On January 28, 2016, Project Director Jordan Stanger-Ross presented a lecture based on the letters of protest written by Japanese Canadians in response to the forced sale of their property.

This lecture was part of the Uvic Continuing Studies In Pursuit of Knowledge Lecture Series.

Reading Japanese Canadian Letters of Protest to the Forced Sale of their Property, WWII

Mrs. Toshiye Hoshiko wrote the Custodian of Enemy property, the body of federal government responsible for the sale of her home and belongings, on October 22, 1944 from Montreal, where she found refuge after her uprooting. “I was deeply shocked and saddened to hear about the sale of the property,” she wrote, “it was my home for over twenty years.
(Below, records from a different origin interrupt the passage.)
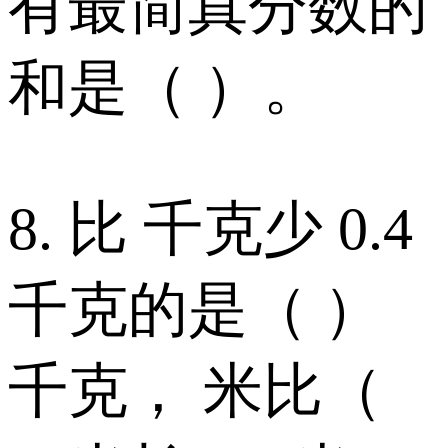
有最简真分数的
和是（ ）。
8. 比 千克少 0.4
千克的是（ ）
千克， 米比（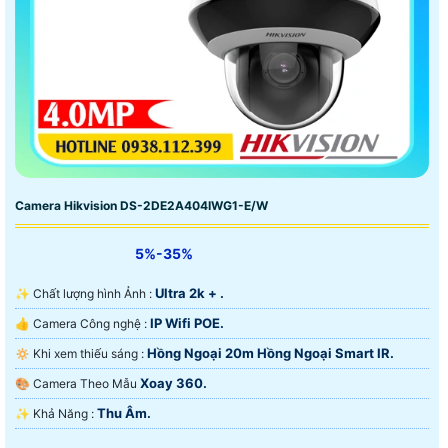
Camera Hikvision DS-2DE2A404IWG1-E/W
5%-35%
Ultra 2k + .
✨ Chất lượng hình Ảnh :
IP Wifi POE.
👍 Camera Công nghệ :
Hồng Ngoại 20m Hồng Ngoại Smart IR.
🔅 Khi xem thiếu sáng :
Xoay 360.
🎨 Camera Theo Mẫu
Thu Âm.
️✨ Khả Năng :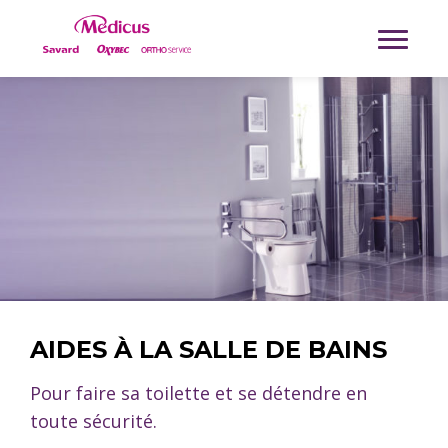
AIDES À LA SALLE DE BAINS
Pour faire sa toilette et se détendre en
toute sécurité.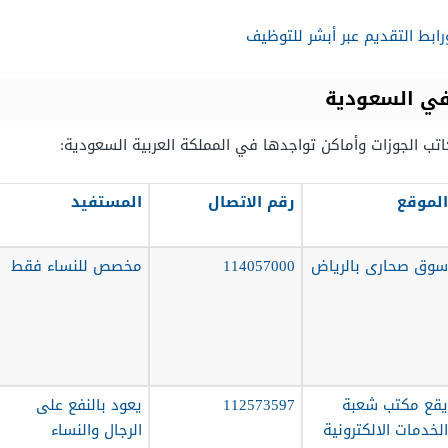
ابط التقديم عبر أبشر للتوظيف
في السعودية
تب الجوزات وأماكن تواجدها في المملكة العربية السعودية:
الموقع
رقم الاتصال
المستفيد
سوق صحارى بالرياض
114057000
مخصص للنساء فقط
يقع مكتب شعبة
112573597
يعود بالنفع على
الخدمات الالكترونية
الرجال والنساء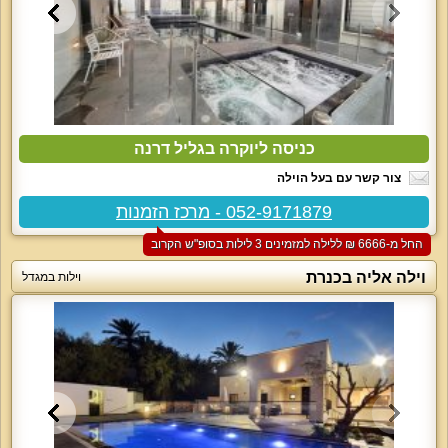
כניסה ליוקרה בגליל דרנה
צור קשר עם בעל הוילה
052-9171879 - מרכז הזמנות
החל מ-‏6666 ₪ ללילה למזמינים 3 לילות בסופ"ש הקרוב
וילה אליה בכנרת
וילות במגדל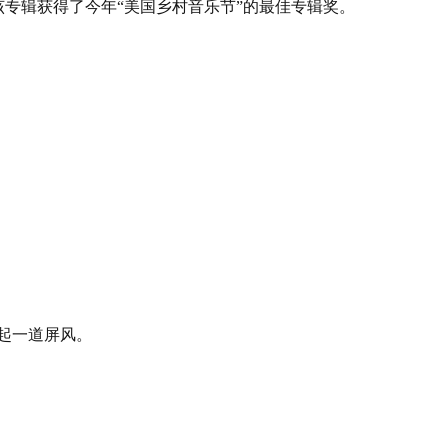
”专辑，该专辑获得了今年“美国乡村音乐节”的最佳专辑奖。
们筑起一道屏风。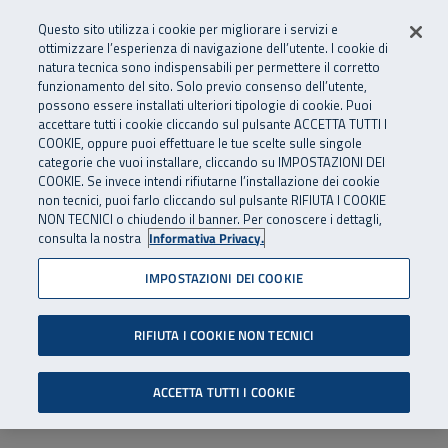
Numero Verde
800 810 810
.
Vai al menu principale
Vai al contenuto principale
Vai al Footer
Questo sito utilizza i cookie per migliorare i servizi e
Da cellulare e dall’estero
06 45539607
ottimizzare l’esperienza di navigazione dell’utente. I cookie di
natura tecnica sono indispensabili per permettere il corretto
funzionamento del sito. Solo previo consenso dell’utente,
Apri cerca
Apr
SuperAbile - il Contact Center Inail per il mondo della disabilità
possono essere installati ulteriori tipologie di cookie. Puoi
Navigazione principale
accettare tutti i cookie cliccando sul pulsante ACCETTA TUTTI I
COOKIE, oppure puoi effettuare le tue scelte sulle singole
categorie che vuoi installare, cliccando su IMPOSTAZIONI DEI
COOKIE. Se invece intendi rifiutarne l’installazione dei cookie
non tecnici, puoi farlo cliccando sul pulsante RIFIUTA I COOKIE
NON TECNICI o chiudendo il banner. Per conoscere i dettagli,
consulta la nostra
Informativa Privacy.
IMPOSTAZIONI DEI COOKIE
RIFIUTA I COOKIE NON TECNICI
ACCETTA TUTTI I COOKIE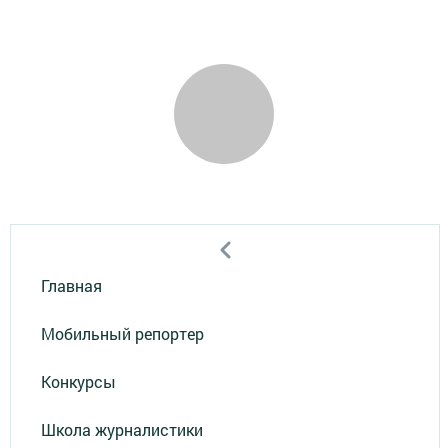
Главная
Мобильный репортер
Конкурсы
Школа журналистики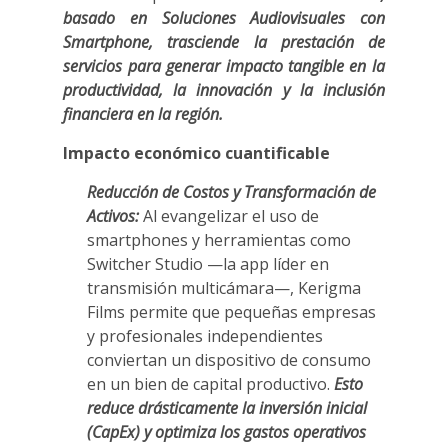
basado en Soluciones Audiovisuales con
Smartphone, trasciende la prestación de
servicios para generar impacto tangible en la
productividad, la innovación y la inclusión
financiera en la región.
Impacto económico cuantificable
Reducción de Costos y Transformación de
Activos:
Al evangelizar el uso de
smartphones y herramientas como
Switcher Studio —la app líder en
transmisión multicámara—, Kerigma
Films permite que pequeñas empresas
y profesionales independientes
conviertan un dispositivo de consumo
en un bien de capital productivo.
Esto
reduce drásticamente la inversión inicial
(CapEx) y optimiza los gastos operativos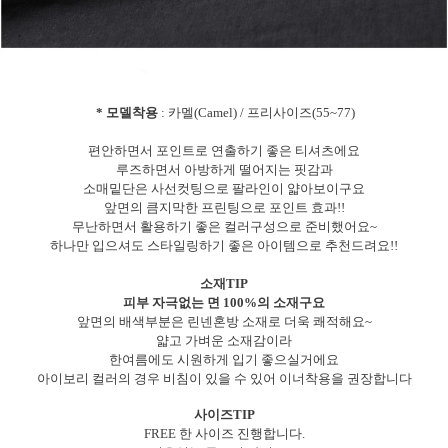
* 모델착용
: 카멜(Camel) / 프리사이즈(55~77)
편안하면서 포인트로 연출하기 좋은 티셔츠에요
루즈하면서 아방하게 떨어지는 핏감과
소매밑단은 사선컷팅으로 팔라인이 얇아보이구요
앞면의 큼지막한 프린팅으로 포인트 효과!!
무난하면서 활용하기 좋은 컬러구성으로 준비했어요~
하나만 입으셔도 스타일링하기 좋은 아이템으로 추천드려요!!
소재TIP
피부 자극없는 면 100%의 소재구요
앞면의 배색부분은 린넨혼방 소재로 더욱 쾌적해요~
얇고 가벼운 소재감이라
한여름에도 시원하게 입기 좋으실거에요
아이보리 컬러의 경우 비침이 있을 수 있어 이너착용을 권장합니다
사이즈TIP
FREE 한 사이즈 진행합니다.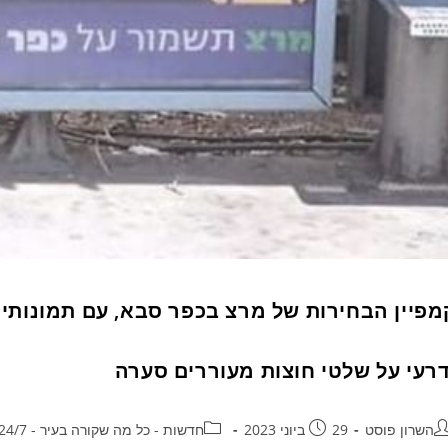
מפיין הבחירות של מרצ בכפר סבא, עם תמונותיה
דרעי על שלטי חוצות מעוררים סערה
השרון פוסט
29 ביוני 2023
חדשות - כל מה שקורה בעיר - 24/7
It was the work and hard work of two decades toiling. It was where my children were born and raised. And now you tell me that the property was sold?” Hoshiko was one of more than 200 Japanese Canadians who responded in written protest when the federal government informed them that, despite prior assurances to the contrary, all of their property had been sold without their consent. In this talk, Dr. Stanger Ross will draw upon recent theorizations of value, to explore economic, temporal, experiential, and relational expressions of ownership and belonging in the letters of Japanese Canadians to the federal state. The sales came as a shock to owners and prompted them to articulate powerful and sophisticated claims to their possessions, homes, and lands. The protests of Japanese Canadians illustrate the profound impacts of these policies, reveal the complex relations among ownership, citizenship, and belonging, and belie any notion that Japanese Canadians accepted the policies without voicing forceful dissent.